Segment Open
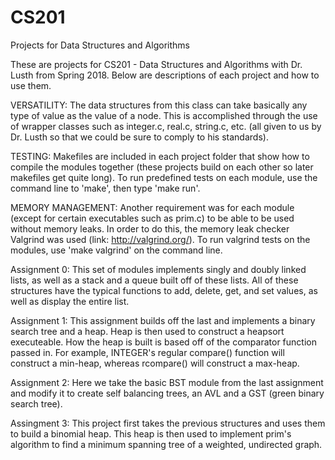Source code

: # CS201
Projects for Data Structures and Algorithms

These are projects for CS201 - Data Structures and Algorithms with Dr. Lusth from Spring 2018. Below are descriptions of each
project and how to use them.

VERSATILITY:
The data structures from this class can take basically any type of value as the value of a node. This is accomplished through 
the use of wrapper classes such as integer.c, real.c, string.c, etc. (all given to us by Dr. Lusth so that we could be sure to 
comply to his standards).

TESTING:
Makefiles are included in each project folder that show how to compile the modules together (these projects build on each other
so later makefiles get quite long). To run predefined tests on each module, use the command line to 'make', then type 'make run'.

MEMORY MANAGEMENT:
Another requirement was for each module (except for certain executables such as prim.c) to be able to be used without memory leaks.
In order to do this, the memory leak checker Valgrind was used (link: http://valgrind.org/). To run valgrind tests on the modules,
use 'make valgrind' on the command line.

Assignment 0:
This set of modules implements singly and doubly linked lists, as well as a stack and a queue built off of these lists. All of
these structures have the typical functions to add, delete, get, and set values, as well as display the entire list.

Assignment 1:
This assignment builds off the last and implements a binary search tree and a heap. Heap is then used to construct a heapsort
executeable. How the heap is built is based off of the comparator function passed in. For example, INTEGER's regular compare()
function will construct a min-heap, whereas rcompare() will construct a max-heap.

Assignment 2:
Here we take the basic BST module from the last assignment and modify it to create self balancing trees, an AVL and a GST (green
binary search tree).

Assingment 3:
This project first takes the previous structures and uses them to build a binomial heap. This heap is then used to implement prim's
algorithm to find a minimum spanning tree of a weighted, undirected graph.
Segment Closed
Segment Open
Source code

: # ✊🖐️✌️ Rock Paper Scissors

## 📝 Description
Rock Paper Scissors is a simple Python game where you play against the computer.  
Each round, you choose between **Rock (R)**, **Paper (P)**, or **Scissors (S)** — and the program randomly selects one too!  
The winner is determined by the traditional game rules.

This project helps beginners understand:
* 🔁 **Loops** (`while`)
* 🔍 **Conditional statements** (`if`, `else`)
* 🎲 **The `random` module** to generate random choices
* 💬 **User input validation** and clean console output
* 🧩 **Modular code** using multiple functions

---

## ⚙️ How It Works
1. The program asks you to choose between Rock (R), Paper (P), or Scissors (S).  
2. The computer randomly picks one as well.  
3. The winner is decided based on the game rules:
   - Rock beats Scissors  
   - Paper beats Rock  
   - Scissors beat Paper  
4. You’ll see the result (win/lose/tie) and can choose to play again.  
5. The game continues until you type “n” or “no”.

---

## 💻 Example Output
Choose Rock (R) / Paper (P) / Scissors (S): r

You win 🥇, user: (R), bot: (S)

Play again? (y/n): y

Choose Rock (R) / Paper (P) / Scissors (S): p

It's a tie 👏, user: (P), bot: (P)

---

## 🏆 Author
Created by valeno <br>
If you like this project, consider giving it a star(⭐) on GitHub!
Segment Closed
— What is expected —
Please give the number of lines in the entries that contain the word "program", and nothing besides it.

— Reply —
2